初依頼6

ハートは全力で逃げ出した。冒険者の姿に戻るの忘れてたというより、戦闘やそれに匹敵するパフォーマンスを発揮するときは黒いローブ姿に戻ってしまうのだ。本人は気づいていない。

これはそういうスキルや呪い視聴率のためのに近いものだ。


このまま逃げきるか?

だが帰り道わからない。どうするか。


『いいことを思いついた』


彼自身も被害者になり騎士団に送ってもらうことを考えた。

彼は液状のままバレないように里に戻った。

壊れかけた建物の中入りそこにあった布を数枚に分け切り落とす。そして冒険者に変わりながらも、布で自分の口と後ろに回した手を縛る。このカラダだからできる曲芸であり一人SMプレイだ。後は騎士団が近づいてきたら騒ぐだけ。簡単なお仕事。


馬から降りたレオンは涙を流していた。

かつての友がこのようなカタチで亡くなってしまったことを悔やむ。
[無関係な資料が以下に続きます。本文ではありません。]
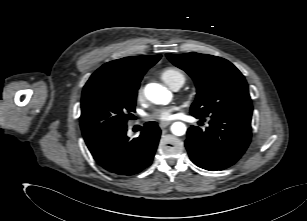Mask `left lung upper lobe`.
<instances>
[{
  "label": "left lung upper lobe",
  "mask_w": 307,
  "mask_h": 221,
  "mask_svg": "<svg viewBox=\"0 0 307 221\" xmlns=\"http://www.w3.org/2000/svg\"><path fill=\"white\" fill-rule=\"evenodd\" d=\"M166 56L195 82L197 95L190 110L193 116L204 118L228 111L252 114L248 84L228 60L199 53Z\"/></svg>",
  "instance_id": "1"
}]
</instances>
しかし他の者達の生死を確認しなければならない。まだ心の整理がつかないがそっと友の顔に手を当て友の瞼を閉じた。


「友よ、私は職務を全うする」


それだけ言うとレオンは歩き出した。

レオンの近くに回復したシャルルがやってくる。


「父上は?」


レオンは静かに首を横に降る。


「そうか‥」 


悲しい顔をするシャルル。

そんな彼女を慰めようとレオンは改めて自己紹介を始めた。


「私はレオン・エヴァレット。王国騎士団の副団長をやっている。君の父親、ベンガル・リー・クロロ殿とは戦地を渡り合った友だ。クロロ殿、いやベンガルの皆を救えなかったことを謝りたい」


「そうか父上の友か‥私はベンガル・リー・シャルルだ。ベンガル・リー・クロロの娘だ。私がここに駆けつけた時にはほぼ壊されていた後だった。レオン殿が謝る必要はない」


それからシャルルはレオンに里で何があったか説明をした。


足音が聞こえる。


『うーううー』


騎士団の一人が気づく。


「なんだ?こちらから聞こえるぞ」


建物の中に入ってくる。


『うーうぅー』


縛られたハートを見つけ解き始める。


「大丈夫か?なにがあった?」


『いえ、突然でなにがあったか全然覚えていないんです』


「そうか。歩けるか?」


『はい』


ハートを連れてレオン達の元に戻る騎士団。


「レオン様ご報告があります」


「聞かせてくれ」


「はい。まず一つ目ですが、残念ながら他のベンガル族の生存者は一人もいませんでした。二つ目ですが、ジュラール大森林南部地域を見回ったのですが近くにある他の里でも同じ様な惨状であります」


レオンはハートを見る。


「そうか‥それでそちらの彼は?」


「はい。三つ目になりますが、彼がベンガルの里の建物の中に縛られた状態でいました。なので保護をしてここまで連れてきました」


「わかった」


「すまないが彼に聞きたいことがある。騎士団員たちは引き続き警戒をしてくれ」


「了解です」


敬礼をしてレオンの元を離れる騎士団。